It’s important to understand that what happened Monday does not elevate Tom Brady to the level of sports’ most scorned cheaters. His statistical accomplishments were not artificially enhanced to the extent of baseball’s lab creations — Bonds, McGwire, Sosa, Braun, Rodriguez — he didn’t ruin lives like Lance Armstrong and he didn’t jump in front of a pack like somebody else in Boston, Rosie Ruiz.

We don’t even know for certain that throwing a slightly under-inflated football is even that big of a deal. But then neither was taping another team’s hand signals, and the New England Patriots did that, too.

There are rules against these things. Brady and the Patriots have proven to be accomplished at not only breaking the rules but acting stunned and apoplectic when it’s suggested they were operating at less-than-kosher levels.

They got smacked in the face Monday — and they deserved it.

“DeflateGate” — an otherwise mild sports scandal that inflated to implausible levels — came down like a sledgehammer. Brady was suspended for the first four games of the 2015 season (pending an appeal). The Patriots, who lost a first-round pick in 2008 for taping an opponent’s hand signals, was stripped of another No. 1 pick Monday in the 2016 draft and will lose a fourth-rounder in 2017. The Patriots also will be fined $1 million, relative nickels for Robert Kraft, whose franchise is valued at $2.6 billion.

This is all because an "independent" investigation — the NFL commissioned the Wells' report, so the degree of independence is up for debate — determined that it was "more probable than not" that Brady orchestrated Patriot team footballs being deflated before the AFC championship game against Indianapolis. Despite an apparent lack of cooperation from Brady and the Patriots, the 243-page document produced by the Wells report included some fascinating details of when and how footballs alleged were deflated. There also was a text exchange between locker room attendants Jim McNally and John Jastremski, when McNally referred to himself as "The Deflator" and texted Jastremski: "Chill buddy I'm just (messing) with you. I'm not going to ESPN … yet."

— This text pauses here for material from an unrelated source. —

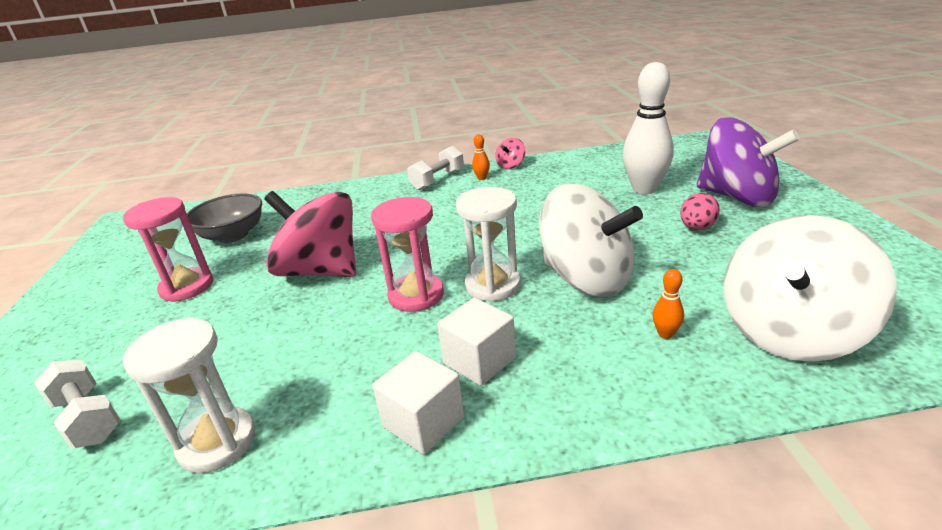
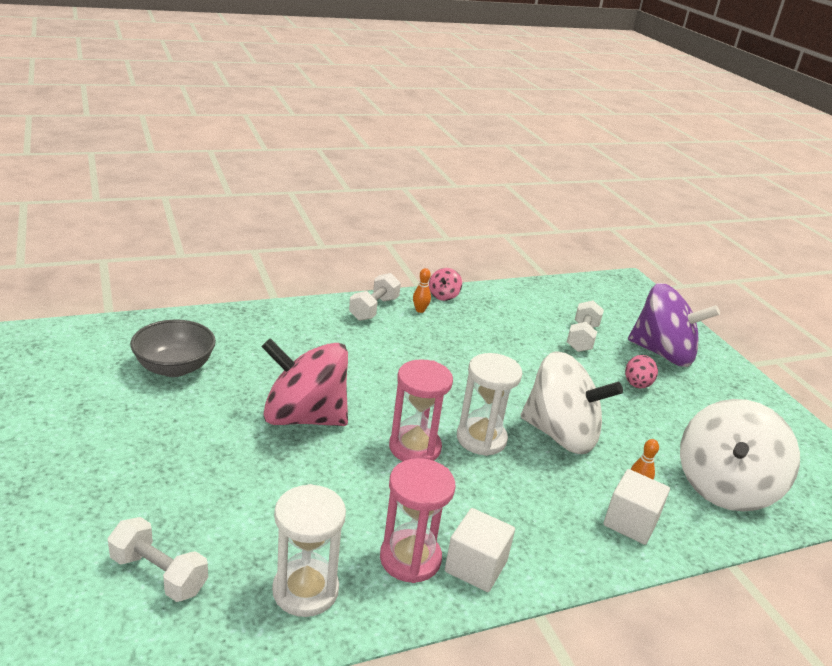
camera: 20 degrees left, 0 degrees up
pink hourglass [123,197,213,302] -> pink hourglass moved to [380,458,455,583]
white cube [437,298,516,386] -> white cube moved to [603,469,670,545]
white bowling pin [623,62,674,194] -> white dumbbell [567,301,604,352]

McNally reportedly had been getting shoes and autographs for his duties and the exchange certainly suggested this wasn’t a one-time deal.

This was systematic cheating, even if many are dismissing the significance of the act itself.

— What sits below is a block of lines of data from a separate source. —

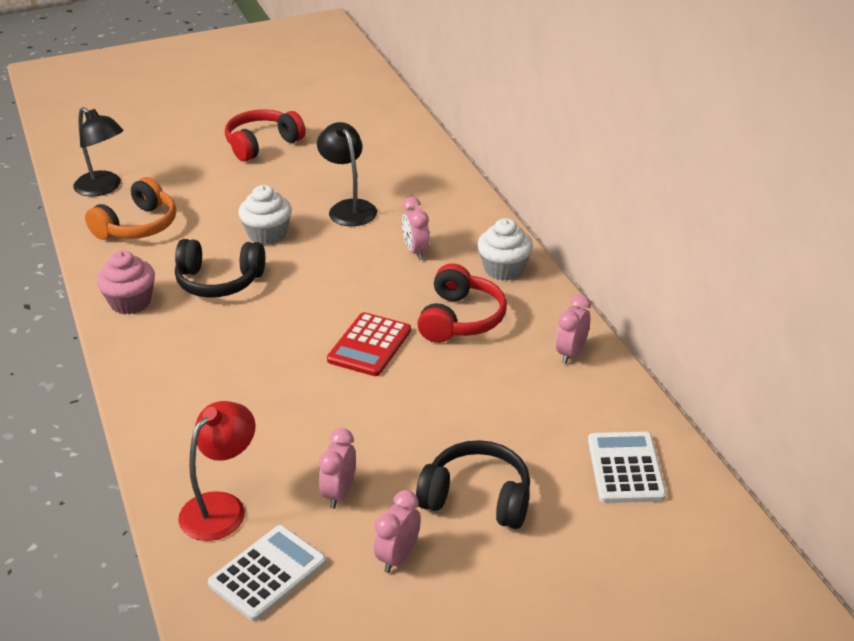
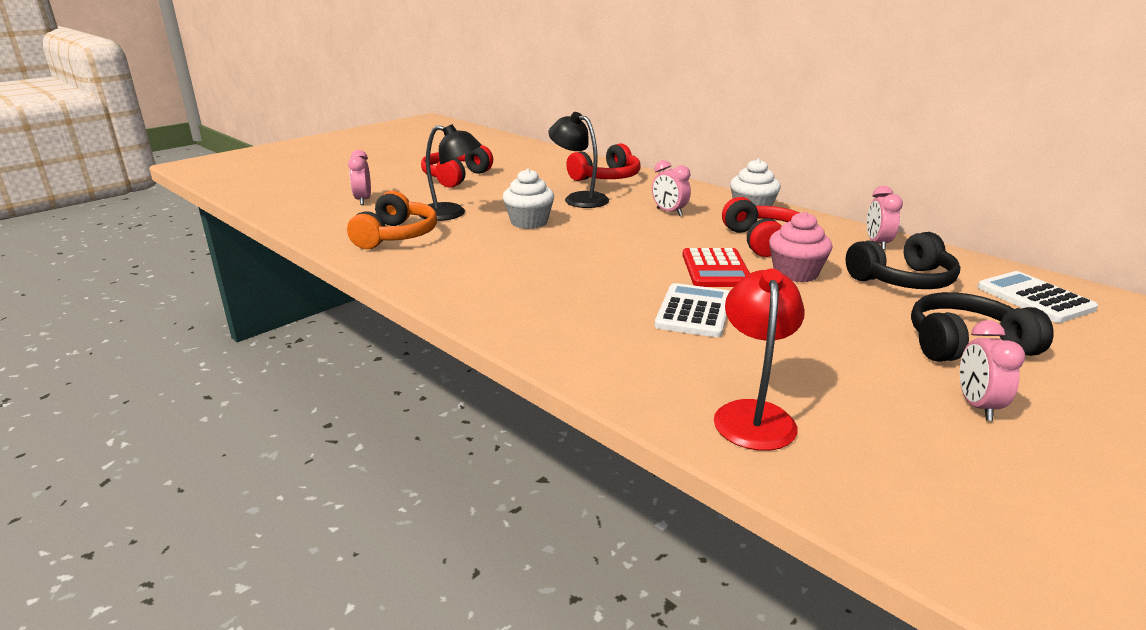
camera: 25 degrees left, 10 degrees down
black lamp [73,107,124,197] -> black lamp moved to [420,124,481,221]
pink cupcake [96,250,155,314] -> pink cupcake moved to [769,212,832,282]
black headphones [175,239,265,298] -> black headphones moved to [846,232,961,289]
white calculator [208,525,326,621] -> white calculator moved to [655,283,730,337]
pink clock [319,428,356,509] -> pink clock moved to [348,150,371,205]
none -> red headphones [566,143,641,181]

Here are the most notable aspects of the penalties:

  • Brady, the NFL's "Golden Boy," is not above reproach. He can be handcuffed by Sheriff Goodell like everybody else. There would have been an outcry from many players if the NFL chose not to punish one of the faces of the league after coming down on so many players of lesser stature for other issues.
  • There's little question the league came down hard on the Patriots and their star player at least in part because it believed none of the principles would fully cooperate with the investigative process: Brady, team officials and coaches or locker room officials.
  • The Patriots' history of cheating ("Spygate") almost certainly played a role.

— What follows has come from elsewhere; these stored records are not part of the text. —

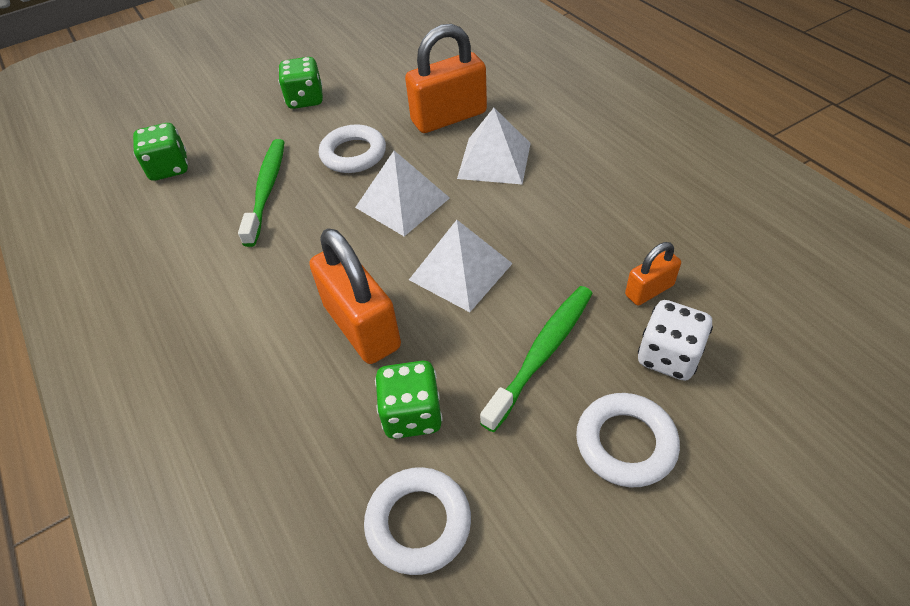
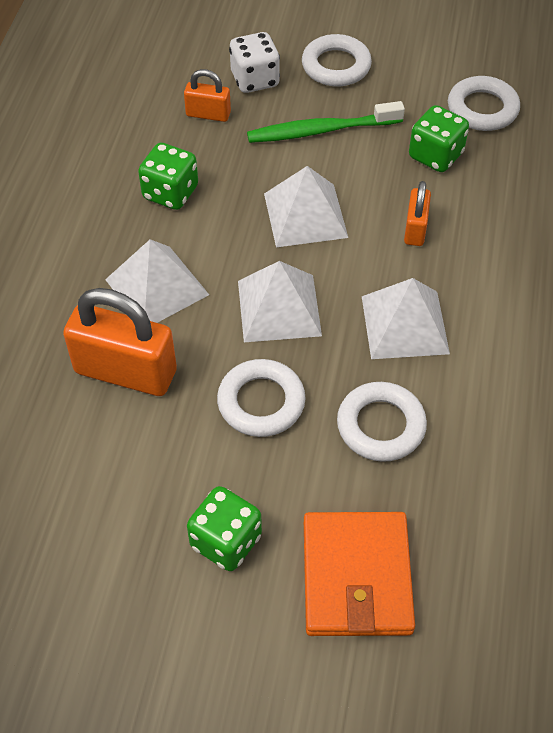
camera: 140 degrees left, 5 degrees up
green dice [133,123,188,181] -> green dice moved to [138,143,198,210]
green toothbrush [238,139,284,247] -> white ring [337,382,427,462]
orange padlock [309,228,401,364] -> orange padlock [404,181,431,246], size x0.52
none -> orange wallet [304,512,415,636]
none -> white pyramid [362,278,450,359]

The penalties should not as a surprise. The Falcons lost a fifth-round draft pick for piping in fake crowd noise into a dead stadium — and owner Arthur Blank admitted it and never obstructed the investigation in any way. Did you really believe commissioner Roger Goodell would let Brady and New England off easy?

Some of the language used by NFL vice president Troy Vincent underscored the league’s feelings about the Patriots. He referenced the “Integrity of the Game Policy” and said “prior violation of competitive rules was properly considered in determining the discipline in this case. Another important consideration identified in the Policy is ‘the extent to which the club and relevant individuals cooperated with the investigation.’”

He referenced the failure of McNally to fully cooperate and Brady “to produce any electronic evidence (emails, texts, etc.), despite being offered extraordinary safeguards by the investigators to protect unrelated personal information. Although we do not hold the club directly responsible for Mr. Brady’s refusal to cooperate, it remains significant that the quarterback of the team failed to cooperate fully with the investigation.”

Rules exist for a reason. Rules were broken. Did it play a role in New England’s lopsided win over Indianapolis? No — just as throwing legally inflated footballs clearly didn’t inhibit Brady in the Super Bowl. But to focus on that is focusing on the wrong thing.

Don Yee, Brady’s combustible agent, said the Wells’ report will be “exposed” on appeal, whatever that means. “…The NFL has a well-documented history of making poor disciplinary decisions that often are overturned when truly independent and neutral judges or arbitrators preside.”

Actually, there is some truth to that statement. Goodell has looked bad in more than a few cases recently.

The Patriots have a tendency to believe that rules don’t apply to them. The punishment was justified.